Tag Archives: servos

Talking Birds, Part 3

There has been quite a bit of head scratching over the last two weeks. Somehow the design I scratched on a Post-It Note wasn’t exactly to scale. I was close, though. Damn close. I’ll continue to use the Post-It Note method.

The plan was to mount the servos along the backbone such that there could be levers that push the mouth, neck, and wings. Moving the mouth turned out easier than I thought. There was enough space in the head of the puppet place a servo:

The neck and wings still presented a problem. The neck levers had to pass over the wings servo and shaft. In order to make the geometry work out, the servos had to be moved to the very rear of the puppet:

Actually, they end up hanging out the ass of the bird:

Unpleasant, I know.

At this point I am in total disbelief that I got it this far. I hooked this thing up to my new Northlight Systems servo controller and the thing actually works! Sure, this is a simple machine and I pretty much knew that the pieces could move by pushing them with my fingers. Still, there is always that chance that the thing could somehow go nuts and destroy itself.

I’m easily entertained by mechanical systems. The is an obvious byproduct of working in the software industry. I have issues with having spent my entire career never having made a product that does something. Maybe I wouldn’t think about it so much if I were an accountant or policeman. As an engineer I’m very much jealous of people who get to make things like cars or bombs. Maybe not bombs. Let’s consider it an extreme exemplar.

Anyway, now that we have one working, all we need to do is copy it…

Talking Birds, Part 1

I have this idea:

Two birds sit atop a gravestone and talk to one another with a kind of gallows humor. There’s a subtlety to this I like. If done properly the birds, ravens, should look fairly real. In telling jokes they should be able to react one another.

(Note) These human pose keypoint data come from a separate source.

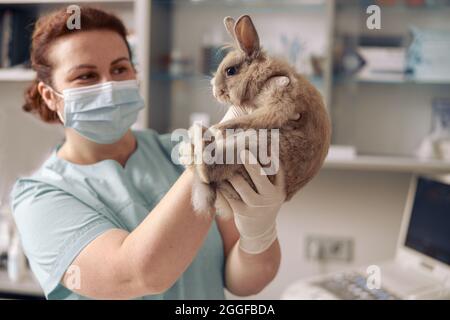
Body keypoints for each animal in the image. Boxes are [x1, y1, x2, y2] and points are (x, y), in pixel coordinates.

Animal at [181, 14, 332, 218]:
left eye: (231, 71)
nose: (215, 92)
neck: (264, 74)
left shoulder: (282, 99)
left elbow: (258, 117)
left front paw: (222, 126)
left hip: (257, 146)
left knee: (208, 169)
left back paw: (200, 134)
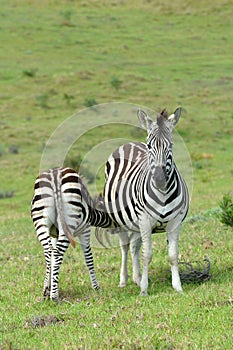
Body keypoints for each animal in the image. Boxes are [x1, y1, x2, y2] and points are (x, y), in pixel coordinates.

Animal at [31, 167, 114, 300]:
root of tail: (55, 177)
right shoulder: (85, 230)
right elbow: (88, 258)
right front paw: (96, 288)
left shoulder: (54, 234)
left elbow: (52, 257)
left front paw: (49, 287)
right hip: (69, 220)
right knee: (58, 252)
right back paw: (54, 296)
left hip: (41, 221)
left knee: (49, 252)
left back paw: (46, 292)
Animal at [98, 106, 189, 296]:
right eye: (149, 146)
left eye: (171, 145)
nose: (159, 180)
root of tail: (129, 143)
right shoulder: (146, 220)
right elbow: (147, 255)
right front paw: (144, 290)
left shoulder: (175, 221)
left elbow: (172, 255)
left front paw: (177, 287)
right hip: (121, 220)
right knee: (125, 247)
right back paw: (124, 280)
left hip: (136, 224)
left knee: (134, 247)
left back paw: (137, 278)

After all, “Acting is reacting.”

I guess this is really the point. The only reason to use animated figures (as opposed to human actors) is to present a figure that a person can’t accurately portray. Okay, there are other reasons like cost or repeatability, but for non-commercial use, if I could fit inside a bird suit and convince anyone I could fly, I would. Likewise I do not make a good Jack Skeleton or Great Pumpkin. Maybe the Great Pumpkin is doable.

Anyway, the birds should give the spooky decorated front yard a certain feel. Clearly the birds are not going to scare anyone. I just want them to seem a bit afraid. Maybe, in turn, passers by will also feel afraid. It’s a theory.

Here are some parts:

After suggesting that Ruth learn taxidermy and my specifying the height and weight of the ravens I need her to catch, she suggested the use of hand puppets. While not as realistic as I had hoped, the puppets are ideal for the purpose of being… well… puppets.

To that we will add:

Now we just need to put it all together!